Hong Kong’s laws need to evolve as protests enter the digital realm

(SCMP) – As the anti-extradition movement has shown, protests play out in the digital arena too, raising questions about whether the law should treat them the same as in the physical world. How we protect our virtual rights will be most instructive.

The extradition bill protests in Hong Kong have provided no shortage of remarkable visuals that will remain etched in our collective memory. Less visibly, but no less importantly, the conflict that has roiled the city is also playing out in the digital realm.

Protesters made judicious use of encrypted messaging apps to communicate not only with one another, but also with the media. They also used local peer-to-peer communication technology such as Apple’s Airdrop to anonymously send messages and plans to those in their immediate vicinity, entirely avoiding reliance on any communication infrastructure that could possibly be monitored.

Knowledge of how to use technology to avoid detection also extended to when not to use it — protesters stopped using Octopus cards and turned to single-use MTR tickets instead, to leave no digital trail. A minority also chose to use digital tools in a much more aggressive fashion. It was reported that 600 police officers had been “doxxed”, meaning their personal information was spread online. The police issued take-down requests to the websites to scrub the internet of the leaked personal details.

Those in favour of the bill (or opposed to the protests) also made use of the digital realm to advance their cause. A large distributed denial of service (DDoS) attack on Telegram, the encrypted messaging app used by protesters, was launched on June 12 at the same time the protests began.

Though no one took responsibility for the attack, Telegram’s chief executive officer said the size of the attack was consistent with the resources of a state actor and came primarily from IP addresses located in mainland China.

China’s ability to effectively control the digital distribution of information on the mainland also allowed it to spin a particular narrative about the protests for domestic consumption, portraying them as the violent result of foreign Anti Extradictionagitation.
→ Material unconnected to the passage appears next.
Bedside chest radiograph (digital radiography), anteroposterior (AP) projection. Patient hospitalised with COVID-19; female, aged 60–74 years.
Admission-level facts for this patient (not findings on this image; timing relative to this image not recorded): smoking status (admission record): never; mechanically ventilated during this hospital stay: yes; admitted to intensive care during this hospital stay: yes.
These events remind us that political protests now play out not only in the physical world, but in the digital realm, too. This raises questions about whether protests using digital tools should be regulated in the same way as more traditional forms.

For instance, our constitutional rights to expression and privacy under the Basic Law mean the police must obtain a warrant before they can access the content of our communications.

But encrypted messaging apps mean that, even with a warrant, police cannot obtain that content; this is often described as the threat of “going dark”. Many governments claim the solution is to legislatively require messing services to create “back doors” in their encryption protocols that would ensure police access.

Opponents argue that artificially weakened encryption threatens not only our personal privacy and right to communicate, but the entire infrastructure of reliable and safe digital commerce. How would this debate play out in Hong Kong? We have not begun to grapple meaningfully with the question, but we must, because the use of encryption is only going to increase.

We also need to consider whether to treat protests the same whether they occur online or offline. For instance, the extradition bill protesters painted slogans on the walls of the police headquarters. Some would argue this should be understood as property damage under the law, and thus outside the bounds of the freedom of expression guarantee.

Setting aside for the moment whether this is constitutionally accurate, imagine a hypothetical hack of the police website so that it displayed the same messages sprayed on the physical walls. Should the hacker receive the same punishment as the real-world graffiti artist?

Under Part VII of the Crimes Ordinance, the misuse of a computer can be classed as damage to property. But hacking can also be prosecuted under section 161 of the ordinance, as the courts have interpreted this in a very broad way so that it functions as a virtual catch-all provision for any attempt to commit an offence using a computer.

Under the law as it is, an attempted hack is likely to draw a more severe punishment than an attempt to tag a wall with a political slogan. We must consider whether such differential treatment of online and offline activities is justified.

The right to protest and assemble is as important in the virtual world as it is in Victoria Park. These rights are at the heart of not only our Basic Law but our society. How we choose to approach those who exercise these rights primarily digitally will speak volumes about how serious our commitment to those rights truly is.